Schließlich wischte sich die andere Frau, halb abgewandt, mit einer langfingrigen fahlen Hand die Haare aus dem Gesicht, räusperte sich und sagte heiser: Nun, warum sind Sie gekommen?
Die Krupskaja erwiderte: Ich bin nicht gekommen, Sie zu retten. Ich bin gekommen, Sie zu verstehen und mir eine Last von der Seele zu nehmen.
Ah! Sie sprechen wie eine echte Russin – so mystisch, so gefühlvoll …
Und Sie? Sie sind keine Russin?
Ich bin Jüdin.
Was hat das schon zu sagen? Trotzki ist Jude und Swerdlow, Litwinow, Tschitscherin, Radek, Sinowjew, Kamenew, Krestinski …
Als ich noch am Leben war, war ich eine Sozialrevolutionärin, aber nun, da ich tot bin, bin ich ganz zur kleinen Jüdin geworden. Als sie mich verhaftet haben, haben sie immer nur von meinen jüdischen Zügen gesprochen …

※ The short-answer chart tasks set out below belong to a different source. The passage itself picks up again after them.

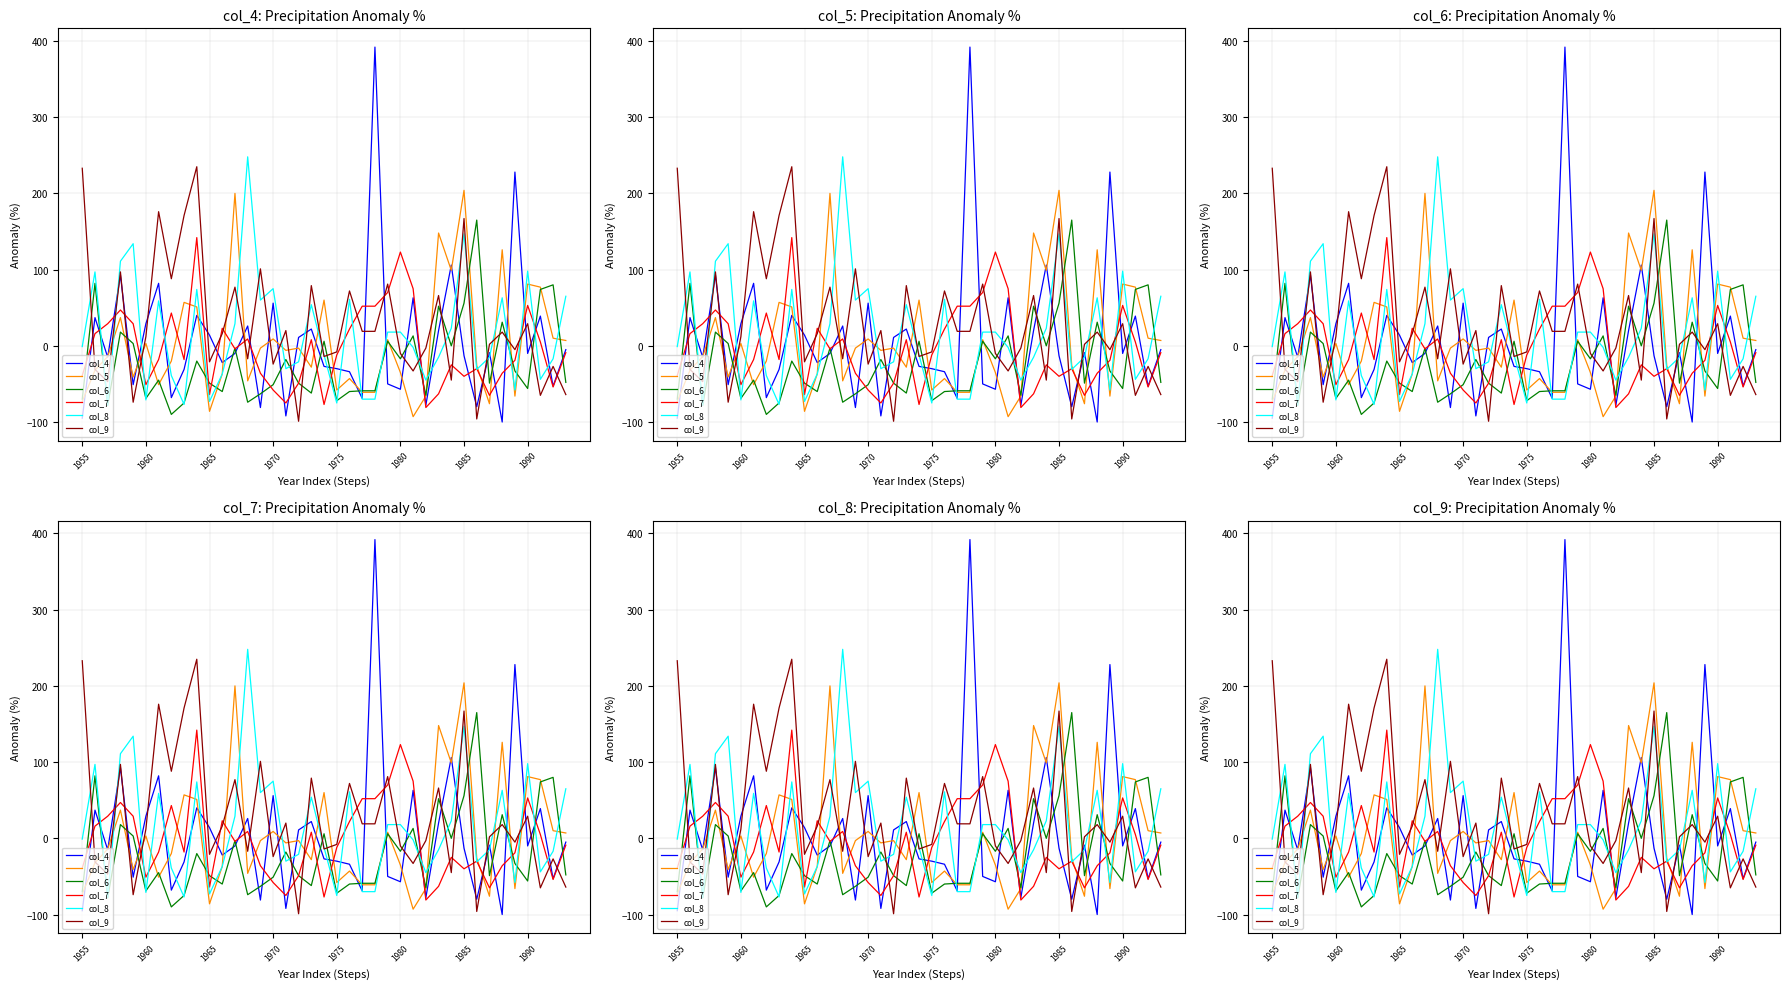

What is the difference between the col_4 values at 37 and 17?

64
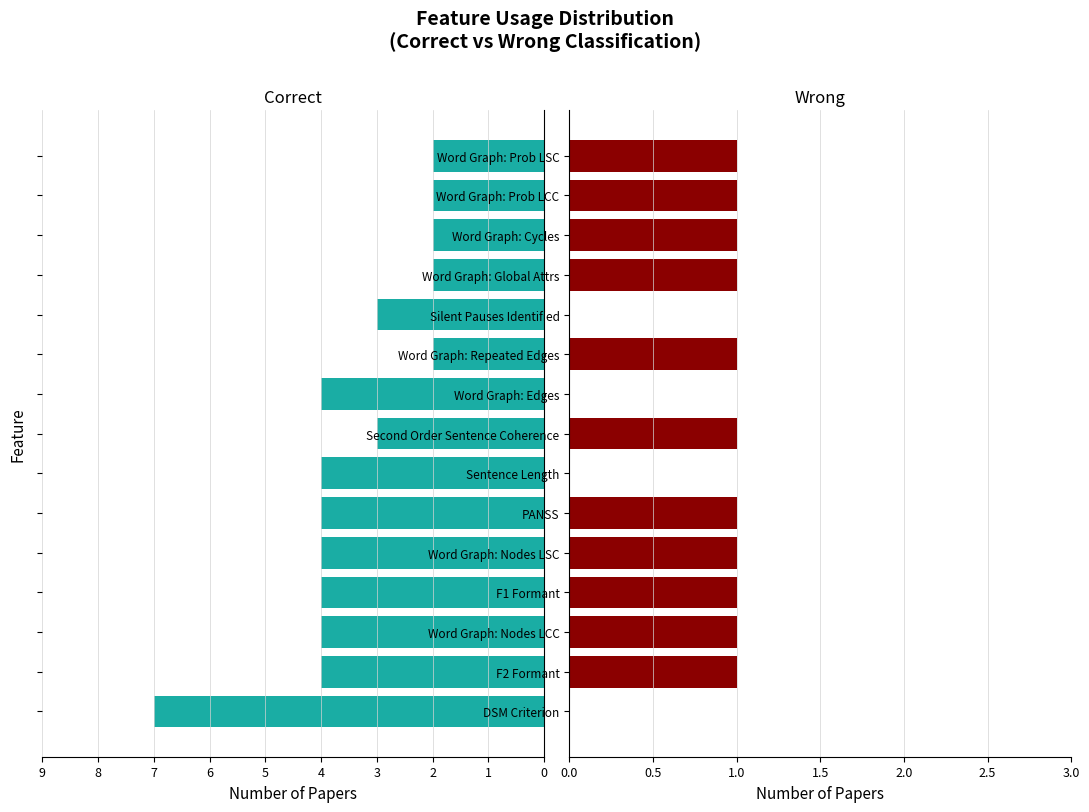

Rank the series by their average value, from highest to lowest.

Correct, Wrong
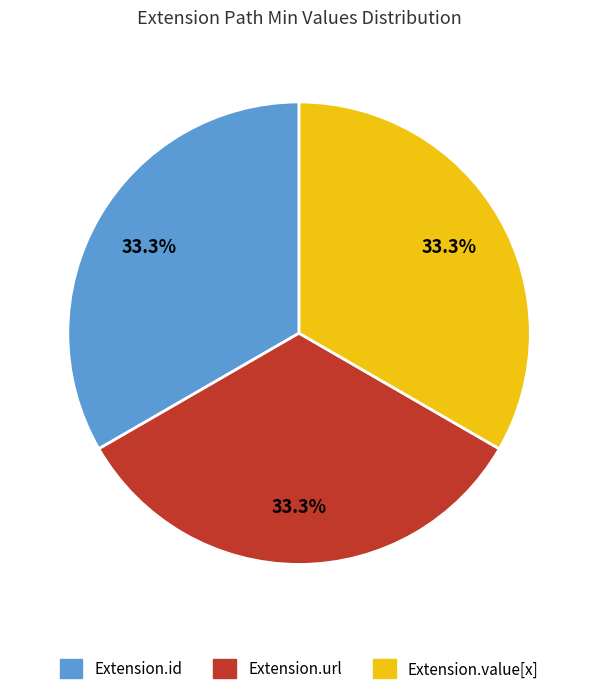

How many segments does this pie chart have?

3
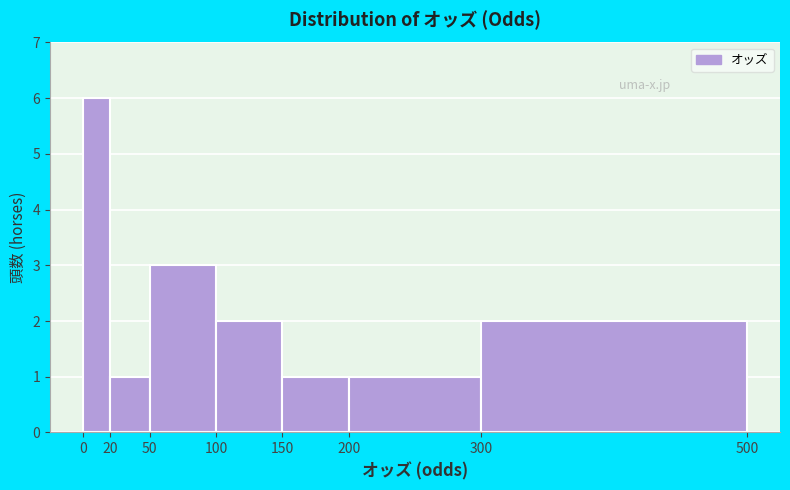

Reading left to right, list every bar in this chart as the range it spans on the x-axis followed by its height. The values are not printed on the chart, so give them approximately, as read against the axis.

0 to 20: 6
20 to 50: 1
50 to 100: 3
100 to 150: 2
150 to 200: 1
200 to 300: 1
300 to 500: 2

Papperlapapp, insistierte die Krupskaja. Sie wissen, dass die Herkunft ohne Bedeutung ist. Sagen Sie mir nicht, dass Sie gerade dieses Verbrechen begangen haben, weil Sie Jüdin sind.
Sie ertappte sich dabei, wie sie gerade dieses Verbrechen sagte, weil sie vor dieser Schurkin nicht den Namen ihres Gatten in den Mund nehmen wollte. Ihn Lenin zu nennen, würde bedeuten, ihre Beziehung zu ihm zu verleugnen, was ihr fast wie Verrat vorkam; Wolodja dagegen wäre zu vertraulich; bei F. D. Kaplan war sie gewiss nicht auf Vertrau
lichkeit aus. In der Öffentlichkeit gebrauchte sie das familiäre Iljitsch , das hier denkbar war, aber sie zog es irgendwie vor, die Präsenz des Opfers unbenennbar und drohend zwischen ihnen hängen zu lassen wie die Schneide einer gigantischen Guillotine.